TROISIÈME SECTION
DÉCISION
SUR LA RECEVABILITÉ
de la requête n° 47003/99
présentée par Carmine Piccoli
contre l’Italie
La Cour européenne des Droits de l’Homme (troisième section), siégeant le 29 février 2000 en une chambre composée de
SirNicolas Bratza, président,
M.J.-P. Costa,
M.B. Conforti,
MmeF. Tulkens,
M.W. Fuhrmann,
M.K. Jungwiert,
M.K. Traja, juges,
et deMmeS. Dollé, greffière de section ;
Vu la requête introduite le 4 février 1997 et enregistrée le 22 mars 1999 ;
Après avoir délibéré, rend la décision suivante :
EN FAIT
Le requérant est un ressortissant italien, né en 1968 et résidant à Torricella Peligna (Chieti). Il est représenté devant la Cour par Me Valeria Albano, avocate à Milan.
Le 20 février 1990, le requérant fut assigné par sa belle-mère, son demi-frère et sa demi-sœur devant le tribunal de Chieti afin d'obtenir l'ouverture du partage d’un l'héritage.
La mise en état commença le 18 décembre 1990, avec la nomination d'un expert et la prestation de serment de celui-ci. Le 5 mars 1991, les parties demandèrent et obtinrent un renvoi afin d’essayer de parvenir à un règlement amiable du différend. Suite à l'échec de cette tentative, les parties demandèrent, le 21 mai 1991, un autre renvoi afin de pouvoir examiner l'expertise déposée entre-temps. L'audience du 22 octobre 1991 fut renvoyée à la demande des parties. Le 28 janvier 1992, le juge de la mise en état fixa au 31 mars 1992 la date de présentation des conclusions. A cette date, le juge décida de convoquer l'expert au 16 juin 1992 car des précisions sur certains points de son rapport étaient nécessaires. Le jour venu, le juge accorda un délai de quatre-vingt-dix jours pour le dépôt du complément d'expertise et renvoya l'audience au 24 novembre 1992. Cette audience fut renvoyée au 9 mars 1993.
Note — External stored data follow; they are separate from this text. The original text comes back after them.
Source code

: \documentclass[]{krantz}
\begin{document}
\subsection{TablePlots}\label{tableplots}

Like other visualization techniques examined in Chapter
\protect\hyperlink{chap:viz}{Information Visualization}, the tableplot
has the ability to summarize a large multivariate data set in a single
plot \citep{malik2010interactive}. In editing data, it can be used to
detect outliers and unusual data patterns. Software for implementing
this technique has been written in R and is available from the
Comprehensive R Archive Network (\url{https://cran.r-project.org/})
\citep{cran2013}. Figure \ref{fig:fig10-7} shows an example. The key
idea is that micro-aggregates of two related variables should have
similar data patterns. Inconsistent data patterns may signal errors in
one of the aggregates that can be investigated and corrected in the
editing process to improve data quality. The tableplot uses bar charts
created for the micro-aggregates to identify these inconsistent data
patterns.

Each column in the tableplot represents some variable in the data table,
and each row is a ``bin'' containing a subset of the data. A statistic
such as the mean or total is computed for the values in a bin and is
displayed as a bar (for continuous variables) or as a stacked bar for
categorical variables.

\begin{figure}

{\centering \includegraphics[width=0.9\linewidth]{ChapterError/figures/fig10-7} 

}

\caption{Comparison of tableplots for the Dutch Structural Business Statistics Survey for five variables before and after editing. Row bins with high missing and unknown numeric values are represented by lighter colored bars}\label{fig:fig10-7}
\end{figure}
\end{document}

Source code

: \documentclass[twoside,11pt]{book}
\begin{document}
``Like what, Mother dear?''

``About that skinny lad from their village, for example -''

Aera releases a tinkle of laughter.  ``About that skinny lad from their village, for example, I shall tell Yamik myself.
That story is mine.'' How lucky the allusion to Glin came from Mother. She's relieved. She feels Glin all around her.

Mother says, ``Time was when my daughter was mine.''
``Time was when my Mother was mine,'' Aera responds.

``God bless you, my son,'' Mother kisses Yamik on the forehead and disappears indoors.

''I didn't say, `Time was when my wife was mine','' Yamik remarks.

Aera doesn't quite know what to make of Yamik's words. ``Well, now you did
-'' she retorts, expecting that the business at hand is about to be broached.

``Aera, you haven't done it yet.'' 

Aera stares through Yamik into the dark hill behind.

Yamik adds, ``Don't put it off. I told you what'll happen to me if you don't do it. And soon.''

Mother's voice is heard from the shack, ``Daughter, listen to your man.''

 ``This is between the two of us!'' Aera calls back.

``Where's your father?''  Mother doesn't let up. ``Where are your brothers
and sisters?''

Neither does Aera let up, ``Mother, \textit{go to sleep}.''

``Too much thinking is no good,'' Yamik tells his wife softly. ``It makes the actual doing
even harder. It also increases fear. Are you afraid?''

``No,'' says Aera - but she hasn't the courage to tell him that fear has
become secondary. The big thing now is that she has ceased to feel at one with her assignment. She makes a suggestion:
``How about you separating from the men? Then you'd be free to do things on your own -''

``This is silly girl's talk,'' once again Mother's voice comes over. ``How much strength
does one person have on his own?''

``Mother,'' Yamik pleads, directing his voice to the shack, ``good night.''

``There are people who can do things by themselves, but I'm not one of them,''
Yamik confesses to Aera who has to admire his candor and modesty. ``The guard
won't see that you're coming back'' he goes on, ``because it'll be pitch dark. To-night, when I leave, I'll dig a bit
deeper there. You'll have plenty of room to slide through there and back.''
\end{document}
Les parties présentèrent leurs conclusions le 12 octobre 1993, puis le juge fixa au 7 avril 1994 l'audience de plaidoiries devant la chambre compétente du tribunal. Après deux renvois d'office, l'affaire fut suspendue à cause de la mutation du juge. Le 12 novembre 1998, le président du tribunal nomma un nouveau juge et fixa l’audience suivante au 18 novembre 1999.
EN DROIT
Le grief du requérant porte sur la durée de la procédure litigieuse. Cette procédure a débuté le 20 février 1990 et était encore pendante au 18 novembre 1999.
Selon le requérant, la durée de la procédure, qui était, à cette date, de plus de neuf ans et huit mois, pour une instance, ne répond pas à l’exigence du « délai raisonnable » (article 6 § 1 de la Convention). Le Gouvernement s’oppose à cette thèse.
La Cour estime qu’à la lumière des critères qui se dégagent de sa jurisprudence en matière de « délai raisonnable » (complexité de l’affaire, comportement du requérant et des autorités compétentes et enjeu du litige pour le requérant), et compte tenu de l’ensemble des éléments en sa possession, ce grief doit faire l’objet d’un examen au fond.
Par ces motifs, la Cour, à l’unanimité,
DÉCLARE LA REQUÊTE RECEVABLE, tous moyens de fond réservés.